Jayse, for a bit more research and history, there is a good article on the BYO website called "Old-World Alt". It's an interesting read.

Good luck with the brew - it's been on my "to brew" list for quite sometime - i just keep getting way-layed by hoppy American styles  

- Snow


----------



## jayse (17/9/04)

Pedro said:


> jayse said:
> 
> 
> > No comment on the 'outbrew pedro' comment of mine pedro?
> ...


 Or should that read your not ready to 'publically' admit to being challanged by my brewing.   


Thanx for the heads up on the online article snow i don't think i have read that before.

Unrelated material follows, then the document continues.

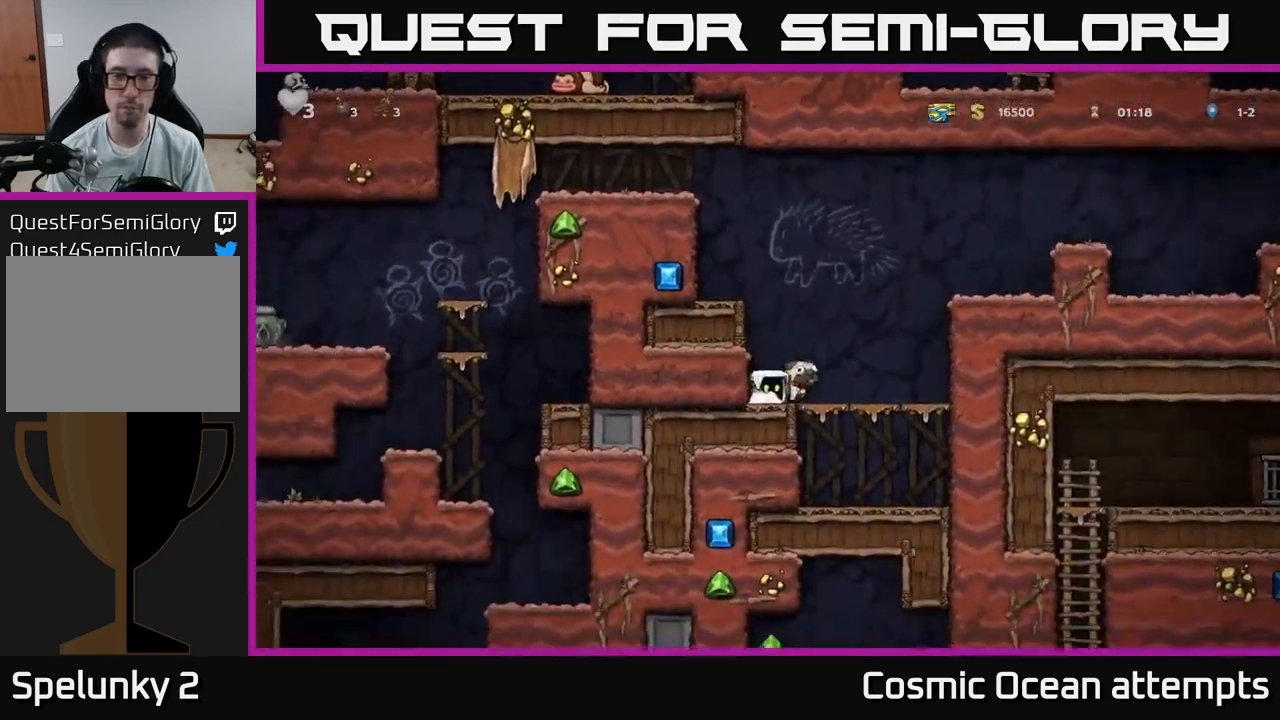
{"buttons": ["A", "DPAD_LEFT"], "left_stick": "center", "right_stick": "center", "events": [[67, "A", "down"], [100, "X", "up"], [133, "DPAD_DOWN", "up"], [200, "DPAD_LEFT", "down"], [250, "A", "up"], [400, "A", "down"]]}
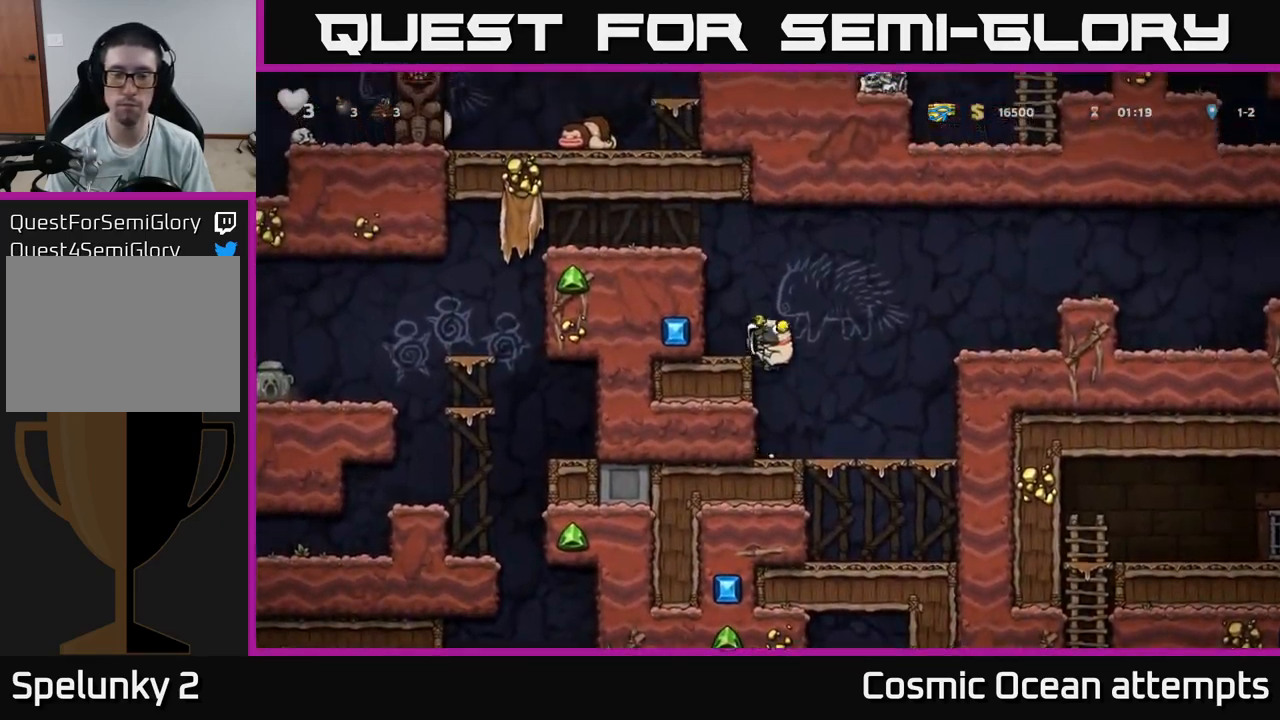
{"buttons": ["DPAD_LEFT"], "left_stick": "center", "right_stick": "center", "events": [[17, "A", "up"], [133, "DPAD_LEFT", "up"], [250, "DPAD_LEFT", "down"], [300, "A", "down"], [500, "A", "up"]]}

Iam going with some weyerman munich II now in a similar recipe to pedro's there.
I hardly ever use tettnanger though and aren't gunna buy a 100g lot at top dollar for it though. Anyone with 100g or so to swap for somthing else i have would be good.
I'll swap you for half a kilo of POR :blink: :blink: :blink: maybe not that but if anyone wants to swap some cascade i have a pallet full of that.  

Anyway iam still happy with my idea of using northern brewer.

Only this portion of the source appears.